Adapter for Microphone to iPhone

dkm13

New member
Hi, I'm new to recording vocals and acoustic instruments and I don't have great equipment. I have this cable:

I have an XLR Female to 3.5mmm Mono Male Cable well as a Shure SM58 microphone. All I have to record with is GarageBand for the iPhone 6. I really need some sort of affordable cable/splitter/adapter that I can use to connect my mic to the phone. Is this possible at all? Are there any adapters that I can use for this purpose? Any help is hugely appreciated.
 
As you may be aware by now, that cable will not suffice to power your mic. I’m also pretty sure you need an extra sleeve for the iPhone.

The iRig Pre is what you need. Should power your mic just fine.
 
As you may be aware by now, that cable will not suffice to power your mic. I’m also pretty sure you need an extra sleeve for the iPhone.

The iRig Pre is what you need. Should power your mic just fine.
Maybe it's just terminology, but an SM58 doesn't need power, as in phantom power, so you might get away with something that simply takes the XLR to a 3.5mm mic-only plug and get it to work with that mic; i.e., the output of the SM58 is likely enough to be recorded.

But, the iRig, or something acting as an interface would be a more flexible choice, and have been designed for that purpose.
 
Maybe it's just terminology, but an SM58 doesn't need power, as in phantom power, so you might get away with something that simply takes the XLR to a 3.5mm mic-only plug and get it to work with that mic; i.e., the output of the SM58 is likely enough to be recorded.

But, the iRig, or something acting as an interface would be a more flexible choice, and have been designed for that purpose.

The connection won’t be right, and I don’t think the preamp on the iPhone is good enough. You’ll need the extra sleeve on the jack in order to use a mic for the iPhone. Conversely, you cannot take the connector for the iPhone and record on a computer.
 
The connection won’t be right, and I don’t think the preamp on the iPhone is good enough. You’ll need the extra sleeve on the jack in order to use a mic for the iPhone. Conversely, you cannot take the connector for the iPhone and record on a computer.
I wasn't suggesting a "generic" XLR to 3.5mm adapter but one specific to the TRSS plug of a phone, if such a thing exists. And, "might" was the key weasel-word in that run-on sentence ;).
 
The Apple 30 pin connector of previous iphones has an analog in and requires only an appropriate adapter to 3,5 mm jack.

The newer Lightning connector isn't as simple and requires some hardware to attach a mic, even if it offers digital and analog inputs. The reason is, the iphone needs to switch in the connection you need. There's only a few pins and most of these are multi-purpose. Only the two power pins are single purpose and even those are intelligent. They ask the charger how much current it provides, fi.

Digital in is digital, but even the analog preamp is pretty useful. Of course, the analog input can't completely bypass the DSP filtering, but it is useable. I've made some pretty decent recordings with it.
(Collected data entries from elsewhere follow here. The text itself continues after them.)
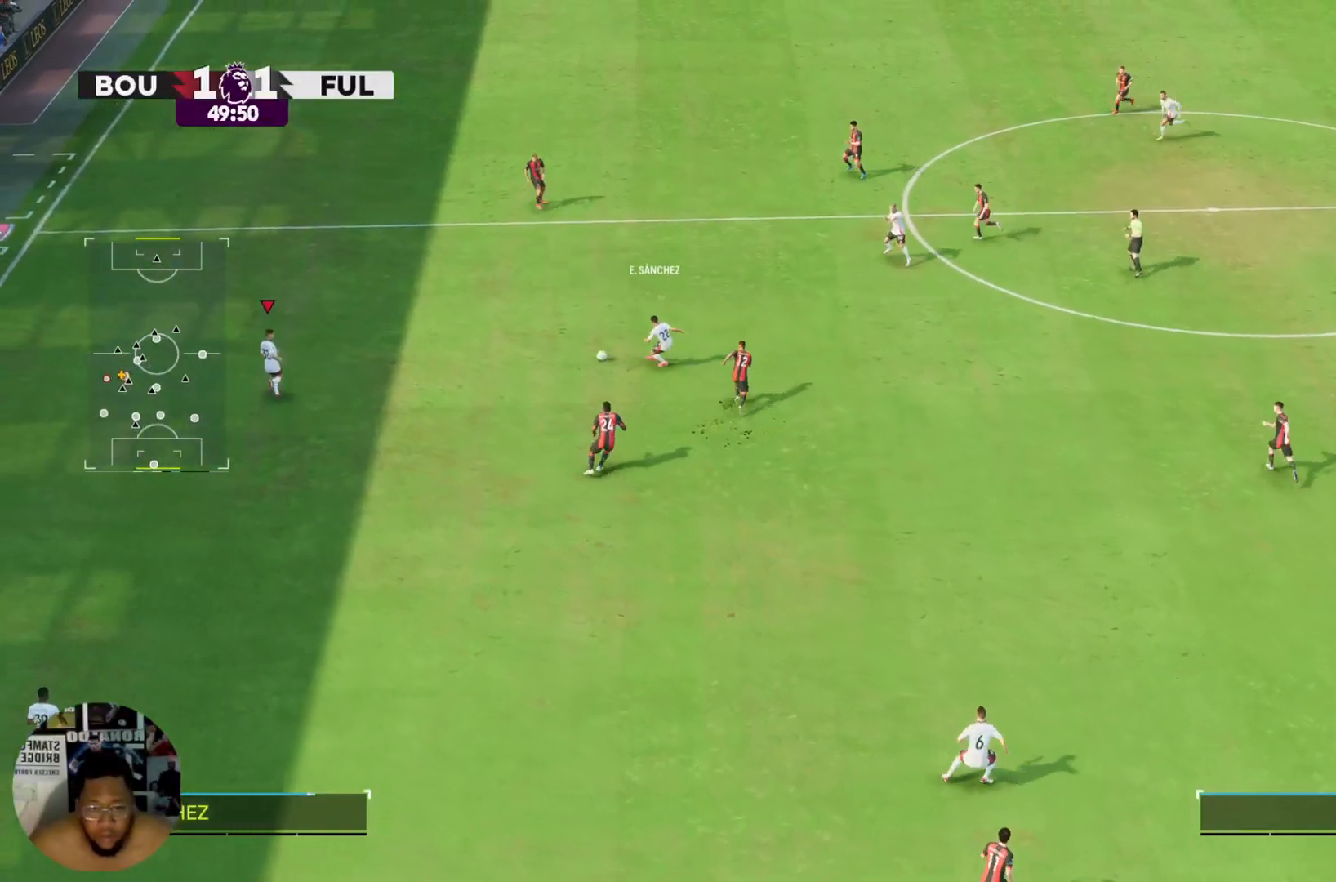
{"buttons": [], "left_stick": "up-right", "right_stick": "center", "events": [[133, "left_stick", "up"], [200, "left_stick", "up-right"]]}
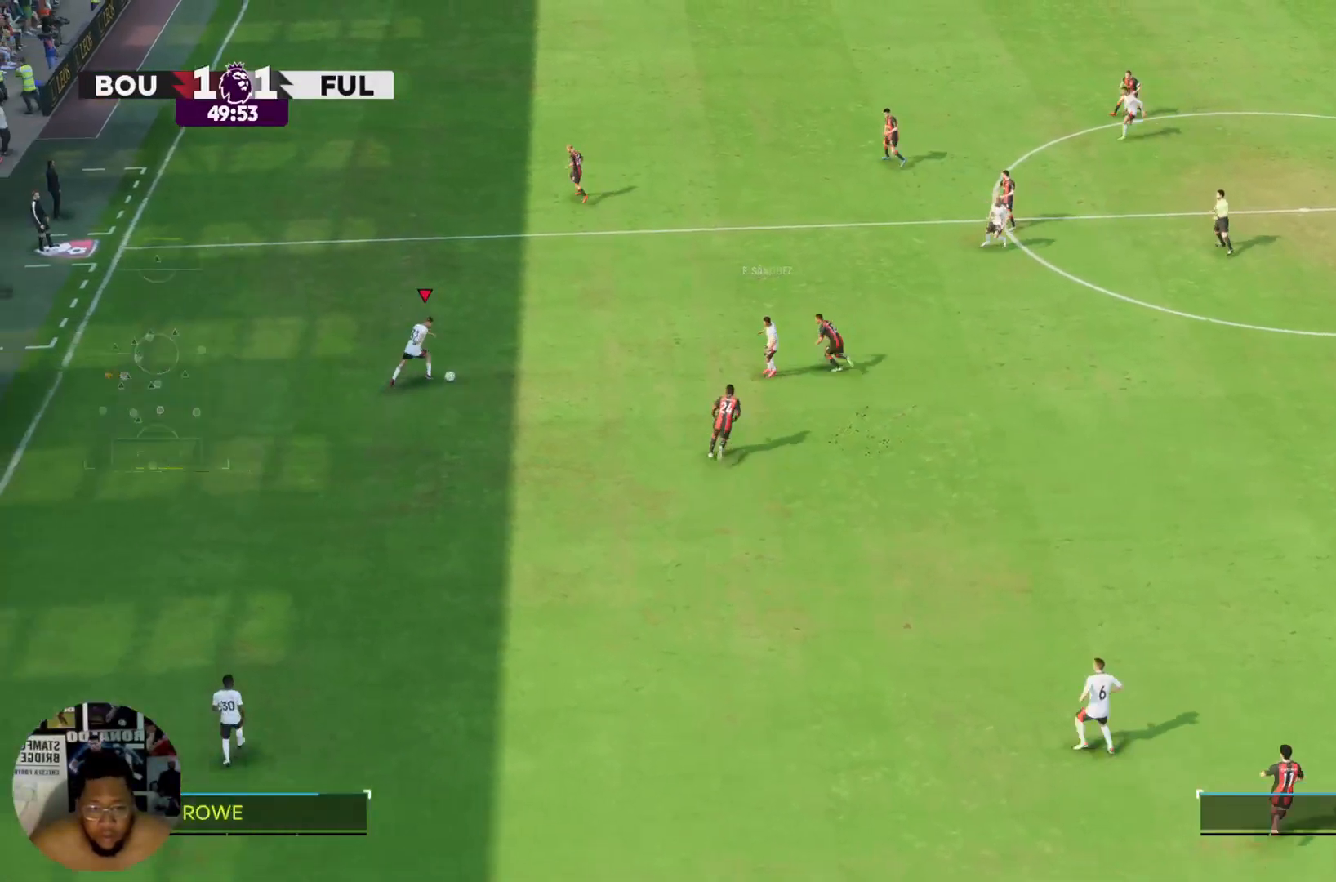
{"buttons": [], "left_stick": "center", "right_stick": "center", "events": [[334, "left_stick", "up"], [501, "left_stick", "center"]]}
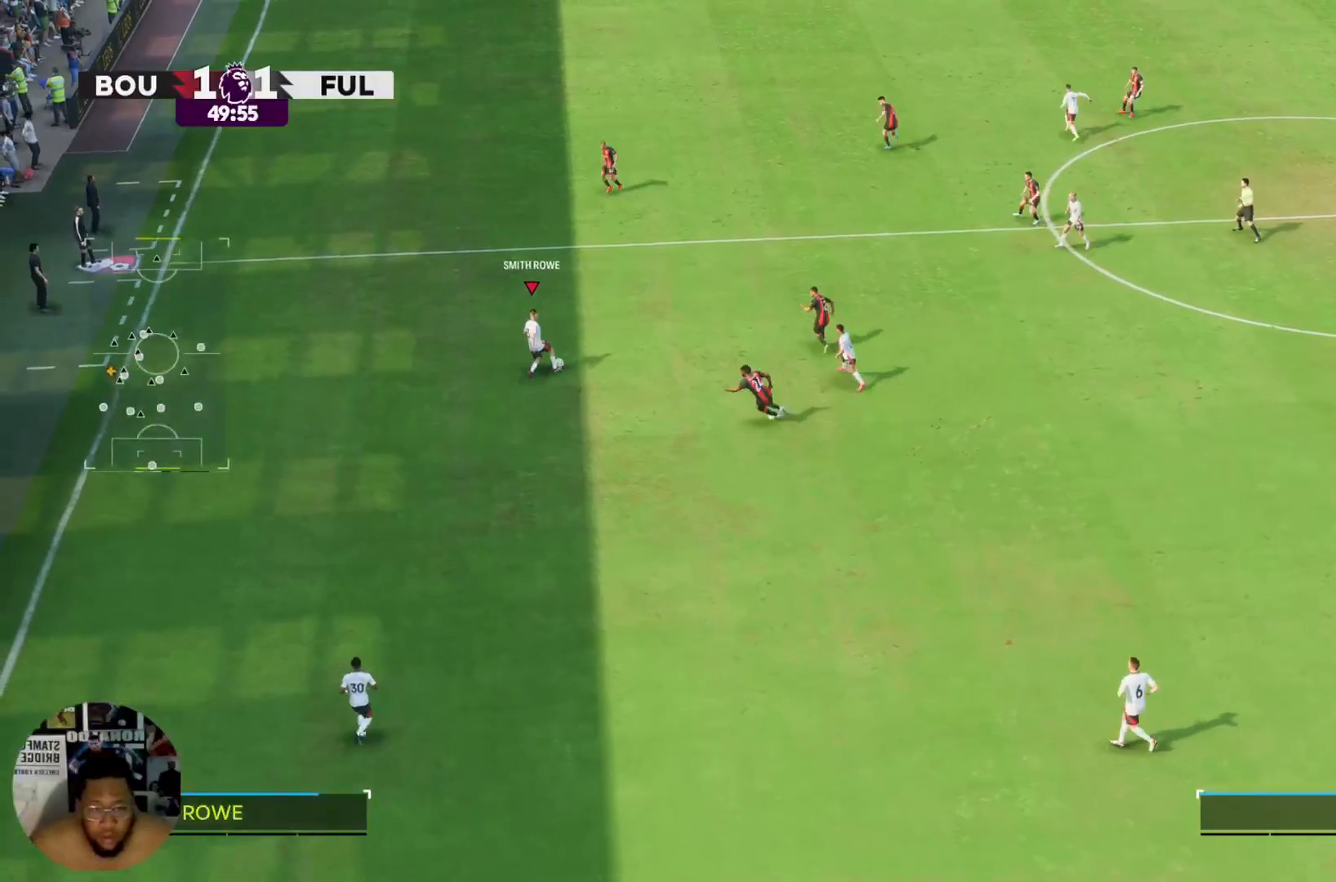
{"buttons": [], "left_stick": "down-left", "right_stick": "center", "events": [[66, "left_stick", "down"], [433, "left_stick", "down-left"]]}
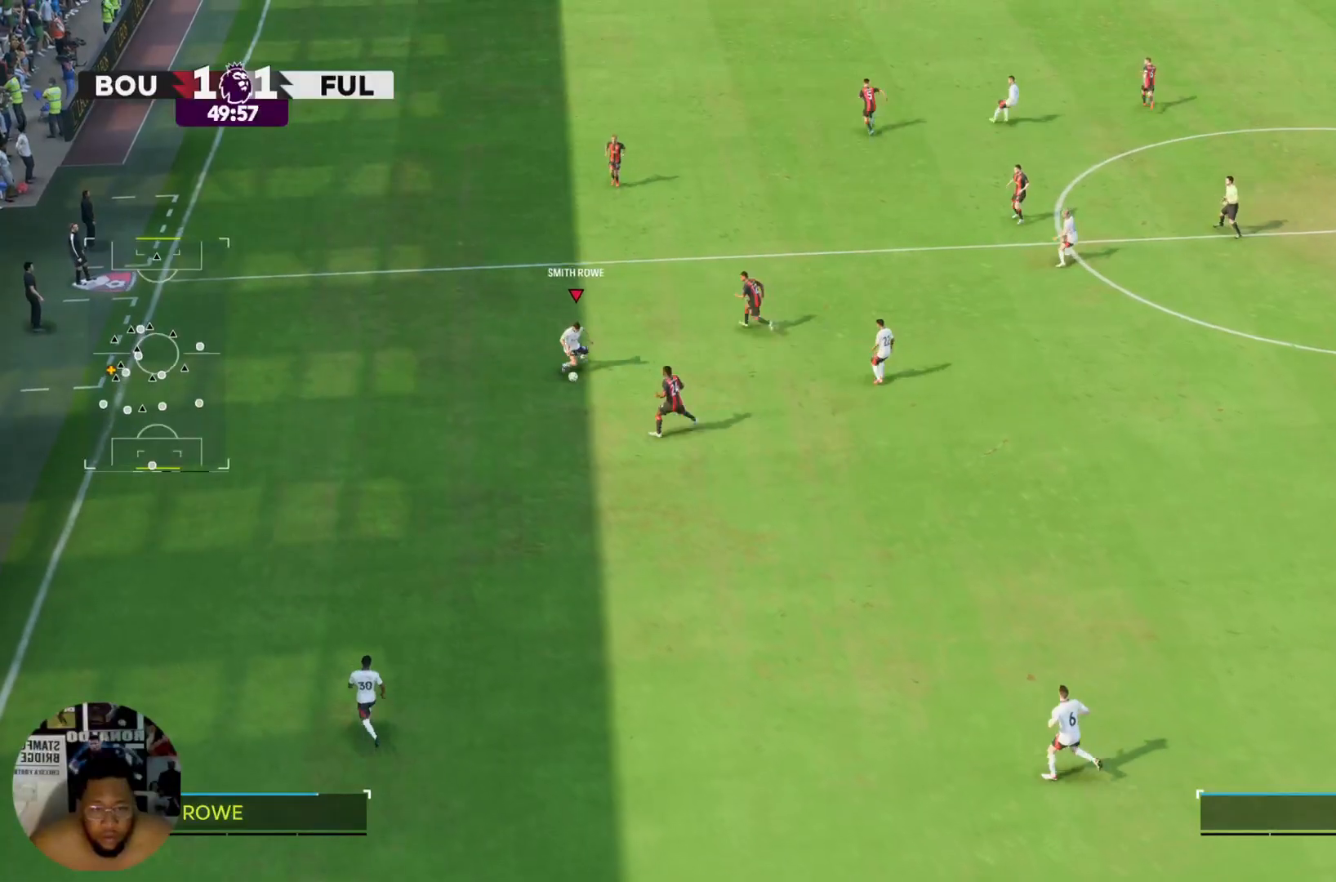
{"buttons": [], "left_stick": "left", "right_stick": "center", "events": [[34, "left_stick", "left"]]}
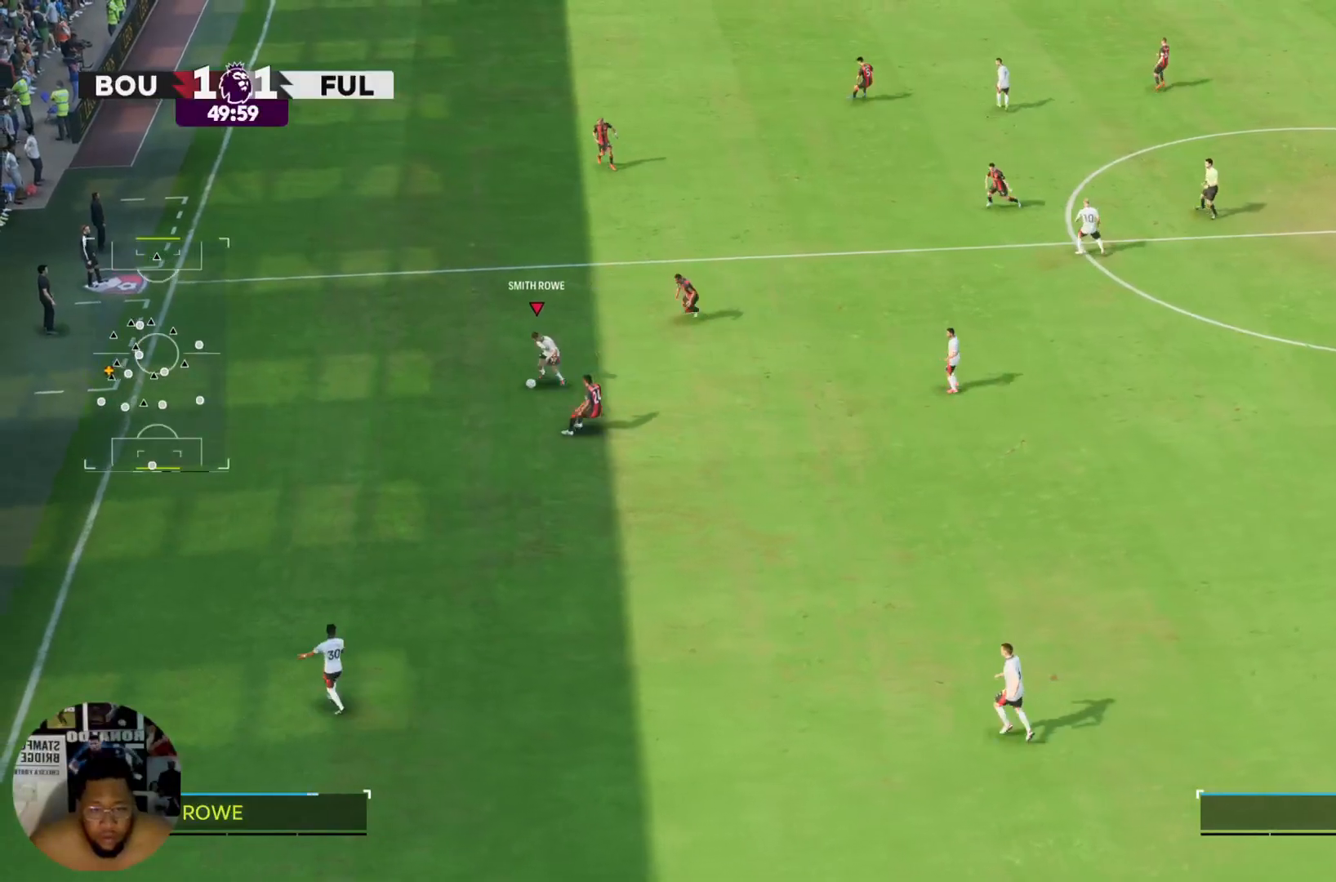
{"buttons": [], "left_stick": "up-left", "right_stick": "center", "events": [[133, "left_stick", "up-left"]]}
The major disadvantage is that you can't disable AGC, AFAIK. When you stop playing, background noise will be amplified, fi.

You can even do multi tracking, 8 channels 24 bit, 48 kHz, with the appropriate software and interface. RME, fi. The interface needs to be USB audio class compliant. There are a lot of those around, from Behringer to RME.

An SM58 might not provide enough level. Don't know, never tried anything else besides electrets and condenser mics.

You can also use the TRRS connector, but that doesn't bypass DSP voice processing. It's still useable, but far from ideal for music. It only requires the right TRS to TRRS adapter. And the newest iphones no longer have a 3,5 mm TRRS connector, IIRC.